**Source document:**
══════════

Tuesday, 29 September 2015

‘Hotspots’ for asylum applications: some things we urgently need to know





Frances Webber, barrister, journalist and lecturer; vice chair, Institute of Race Relations; co-editor of Macdonald's Immigration Law and Practice, 5th and 6th editions (2001, 2005) and of Halsbury's Laws: British Nationality, Immigration and Asylum Law (2002); Author of Borderline Justice: the fight for refugee and migrant rights (Pluto, 2012)

Through the mechanisms it is setting up for the relocation of refugees from Italy and Greece, the EU is trying to regain control of refugee movement in the EU. The tough screening process it is setting up at points of entry into the EU seems designed as a crude instrument to separate out a minority of ‘good’ refugees from what EU ministers want to convince us are a majority of ‘bad’ economic migrants, and to dispatch the latter rapidly and efficiently. But life is not that simple, and the hotspots’ screening procedures could result in large numbers of people being returned to unsafe or unviable situations without proper consideration of their claims.

══════════

**Recorded information:**
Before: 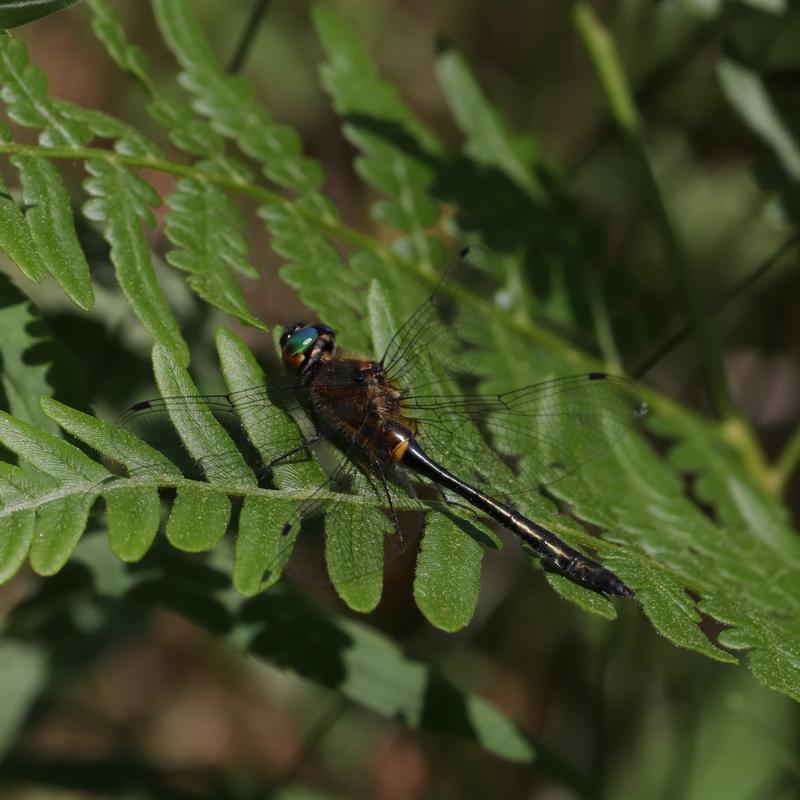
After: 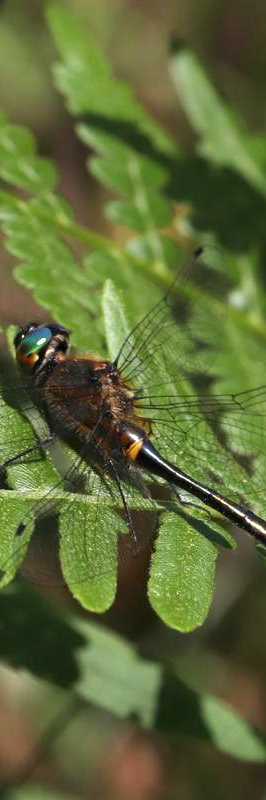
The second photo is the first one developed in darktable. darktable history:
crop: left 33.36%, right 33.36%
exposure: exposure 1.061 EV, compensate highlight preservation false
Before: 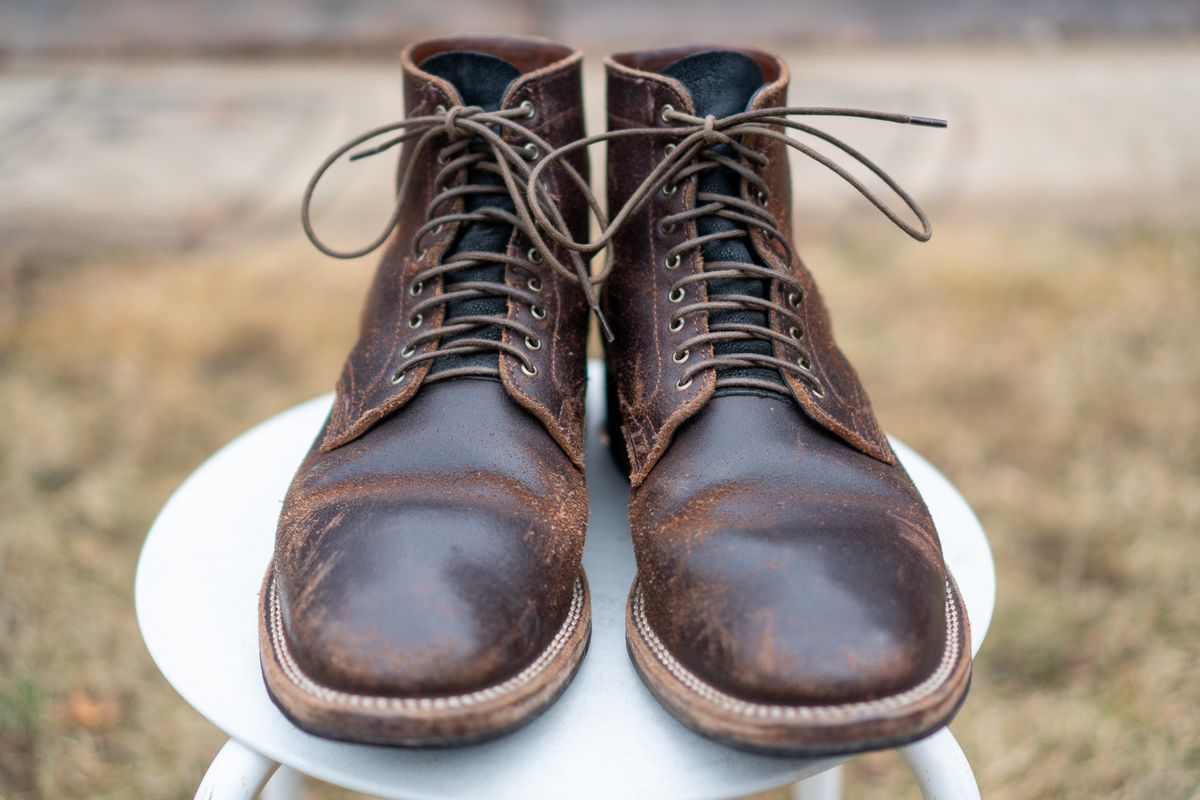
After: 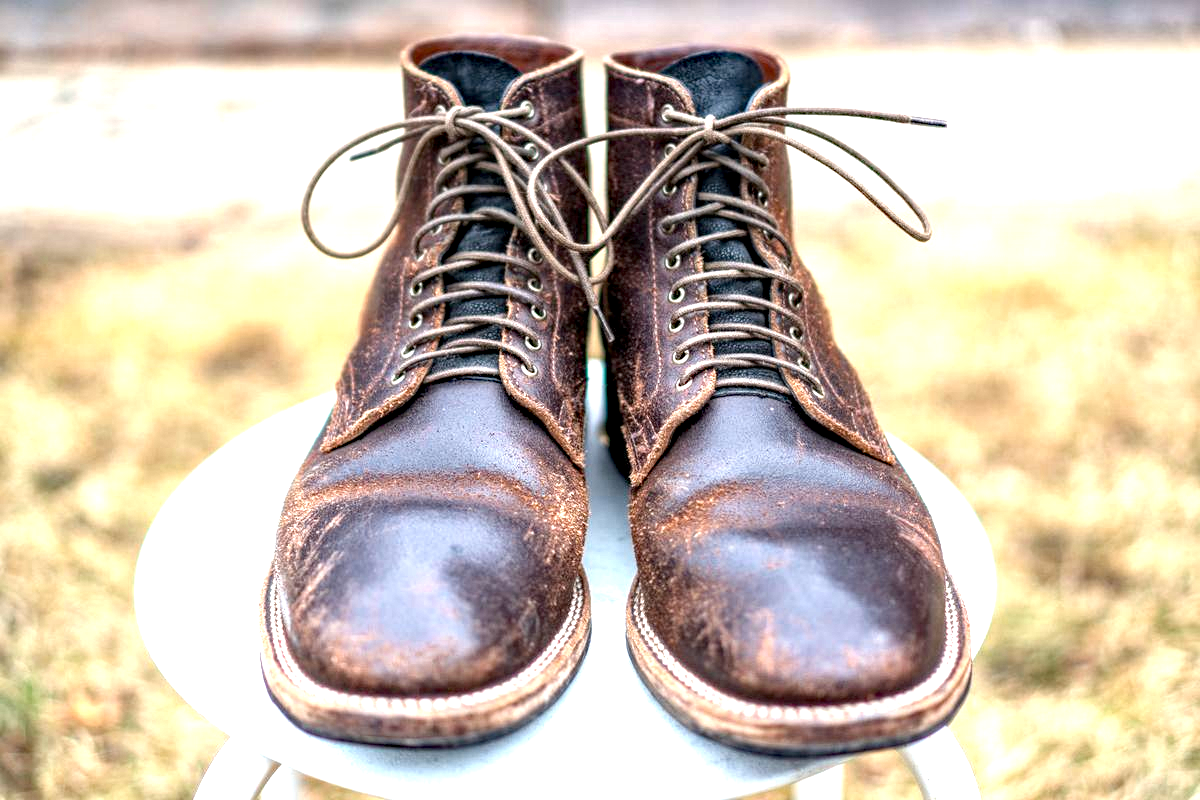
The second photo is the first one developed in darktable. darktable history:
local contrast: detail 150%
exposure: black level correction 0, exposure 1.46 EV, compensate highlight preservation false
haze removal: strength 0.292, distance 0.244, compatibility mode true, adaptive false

══════════

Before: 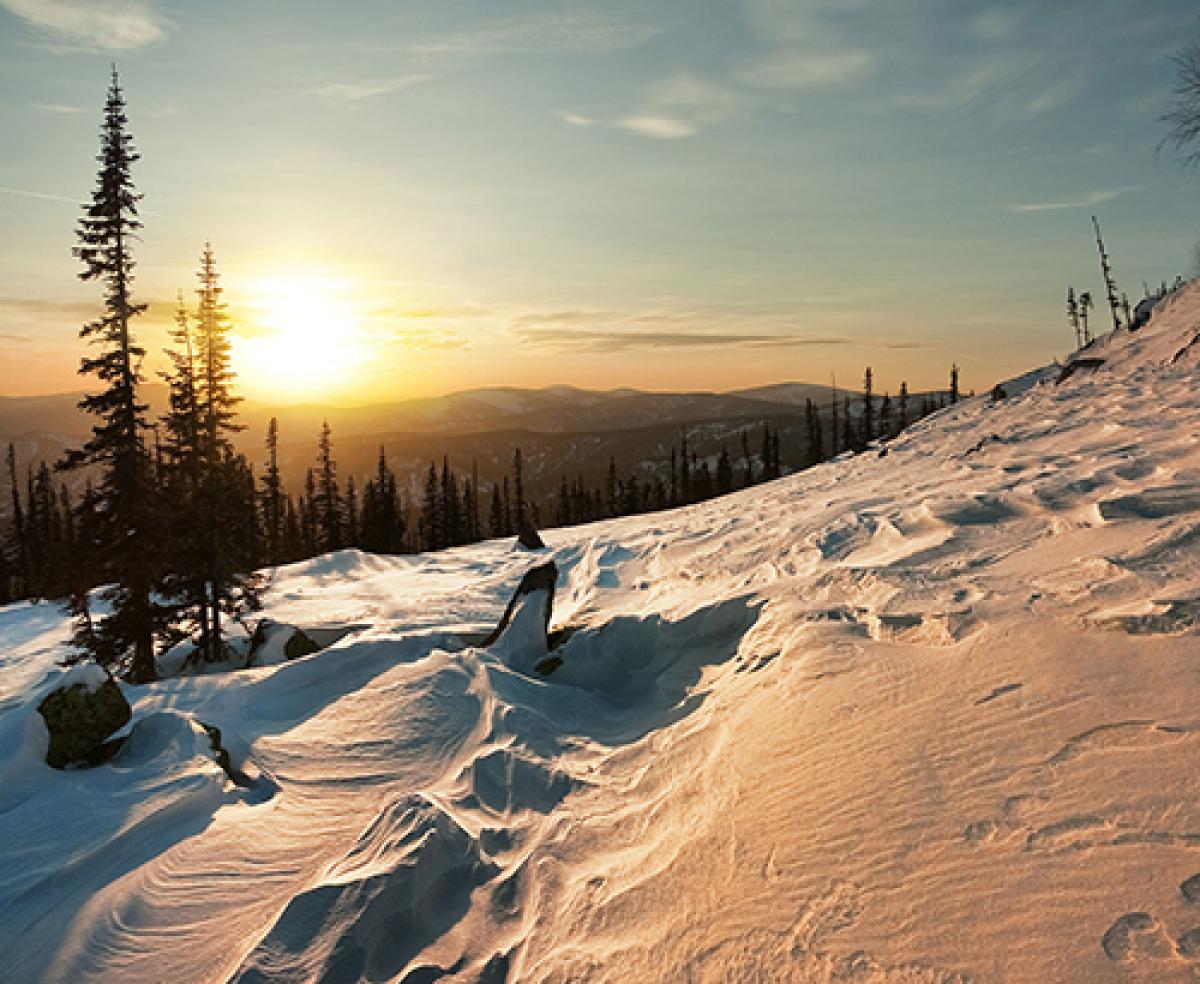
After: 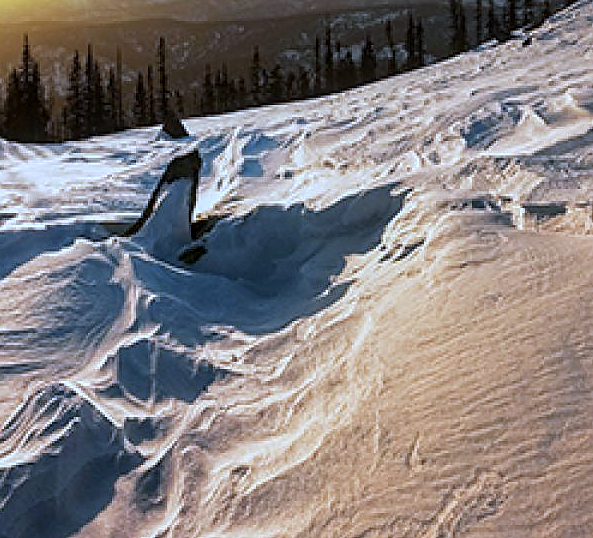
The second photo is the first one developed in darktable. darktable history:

══════════

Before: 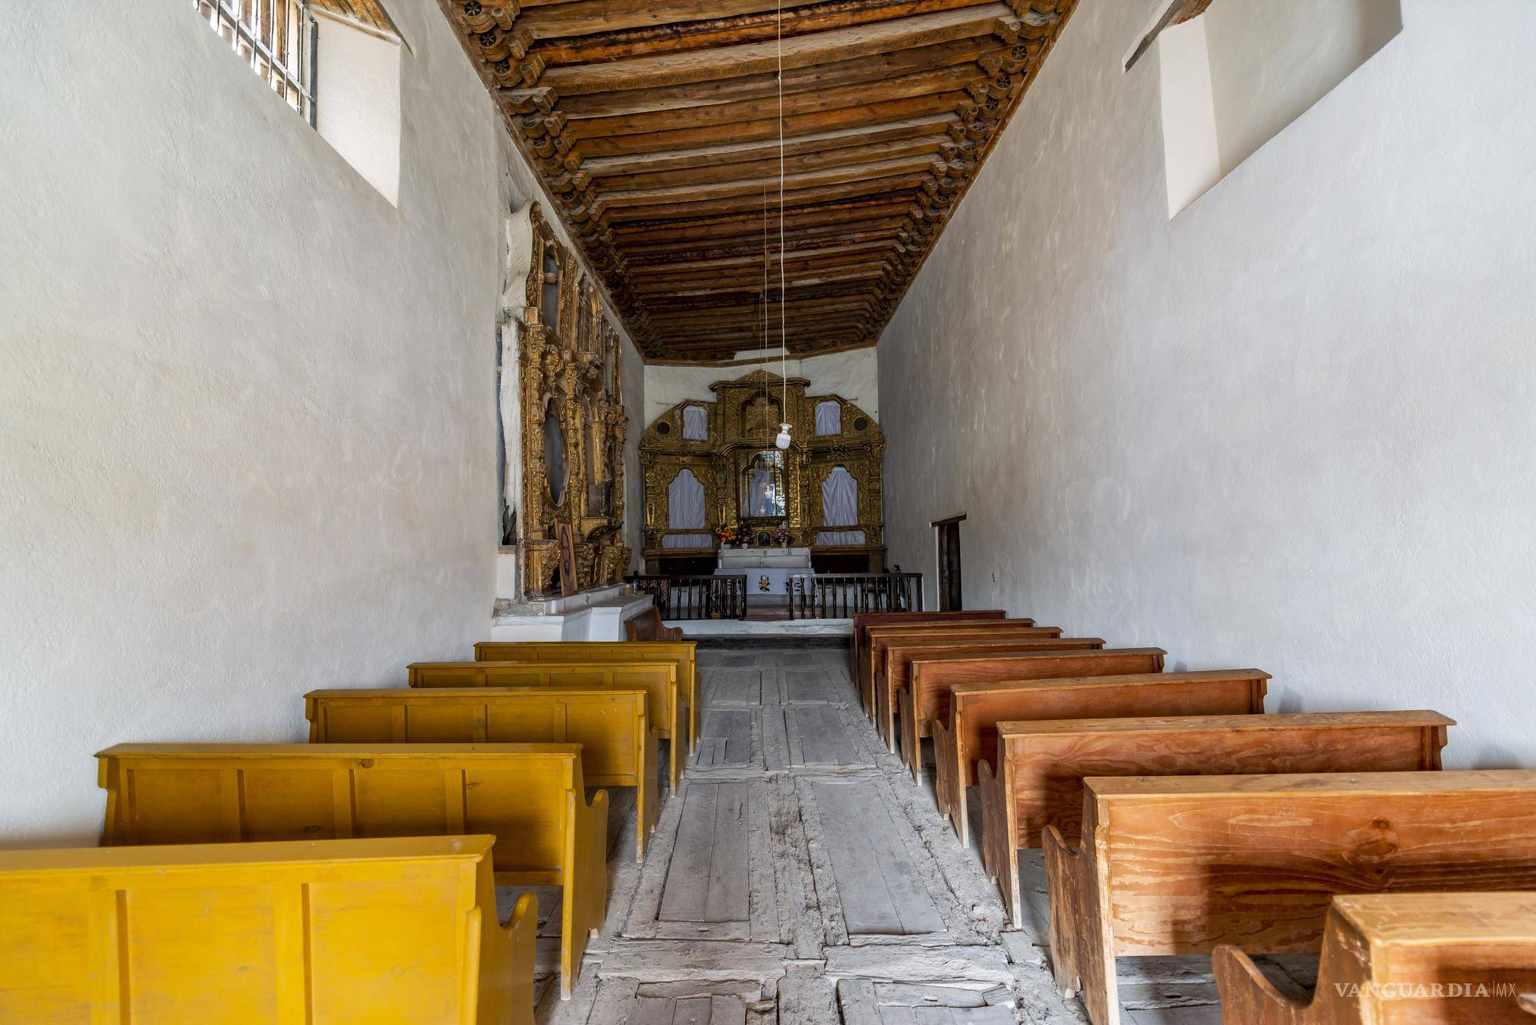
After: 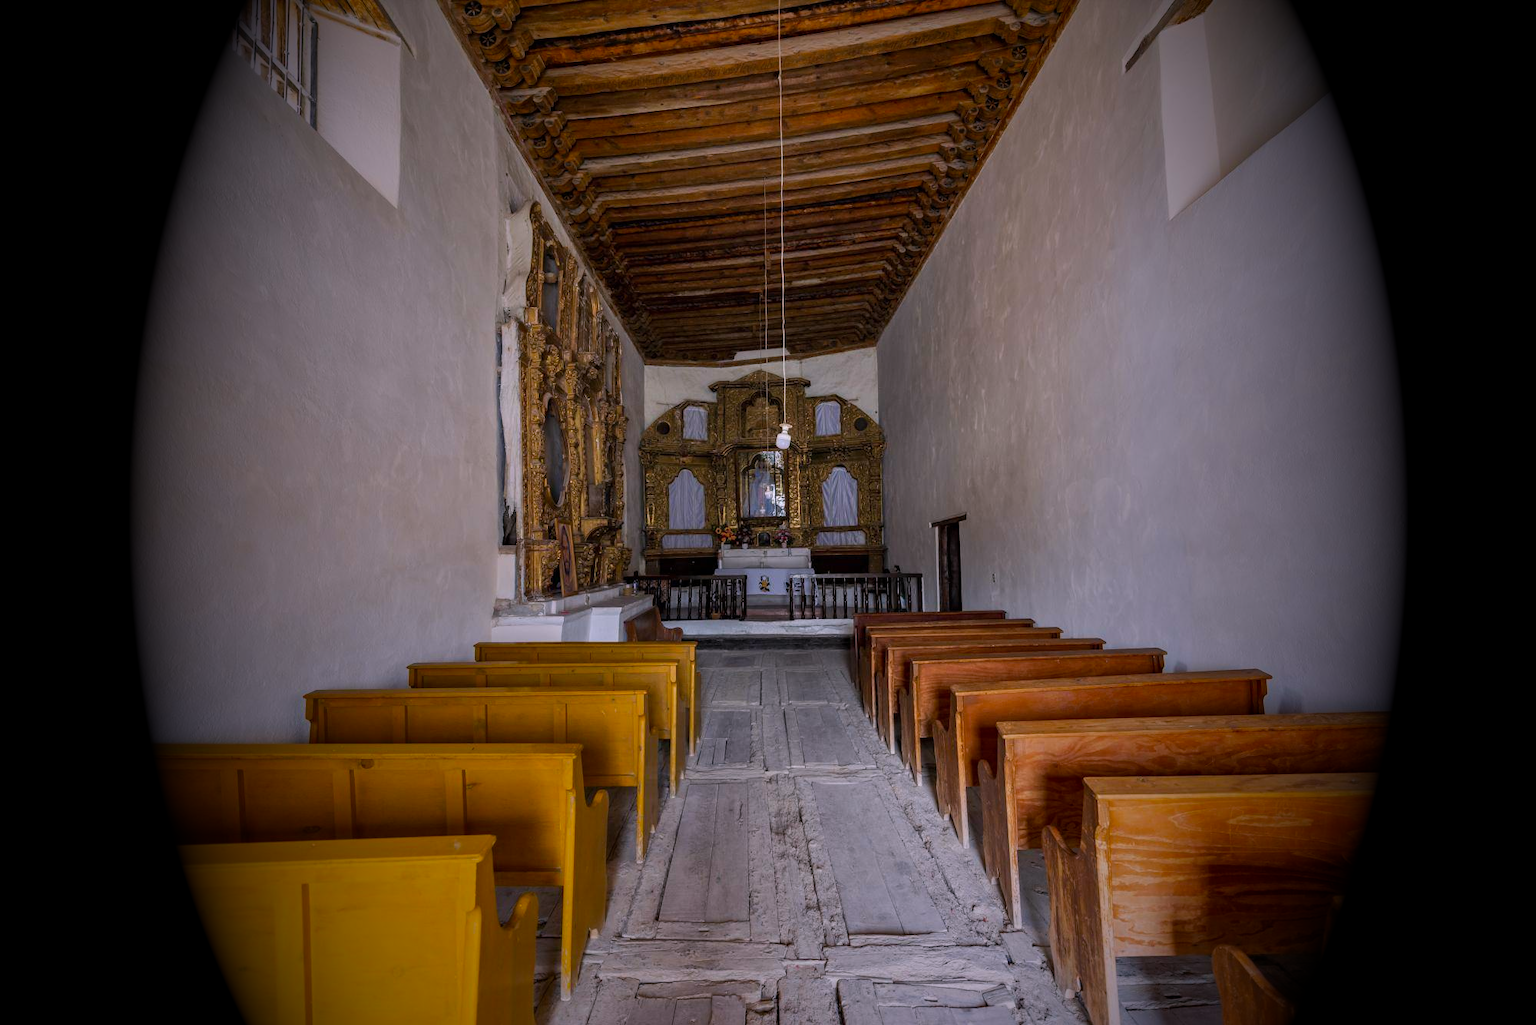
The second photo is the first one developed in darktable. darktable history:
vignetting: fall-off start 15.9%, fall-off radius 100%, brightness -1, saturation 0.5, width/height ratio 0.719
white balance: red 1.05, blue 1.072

══════════

**Problem details:** Continue the article on EU asylum hotspots, picking up after its final sentence.

**Task answer:**
According to the Commission's explanation of 'hotspots', as part of the package decided on in September,  EU agencies including Frontex and Europol, as well as the EU’s asylum agency will help national officials in Greece and Italy to identify, fingerprint, screen and register asylum applicants, organise relocation to other member states of those who qualify and remove from the territory those ‘who either did not apply for international protection or whose right to remain on the territory has ceased’. (See Article 7 of the second Council Decision on relocation of asylum-seekers).  The European Commission has said that these functions will be performed in ‘hotspots’ in Greece and Italy. Four locations in Italy are already apparently operating, with a total capacity of 1,500:, with another two promised for the end of the year. In Greece, a ‘headquarters hotspot’ is to be set up in Piraeus, where asylum seekers arriving on the islands will be gathered and processed. 

Organisations such as Doctors of the World welcomed the announcement as providing some official framework for reception, which they hope will allow them to operate in a more regulated environment. But questions arise immediately. What will the hotspots look like? Will refugee applicants be detained there? Are they to be refugee camps or removal centres? Matteo Renzi suggests they will be EU-run refugee camps, while Francois Hollande sees them as deportation camps – which suggests detention and coercion. And how are decisions to be made, and reviewed?

Who benefits?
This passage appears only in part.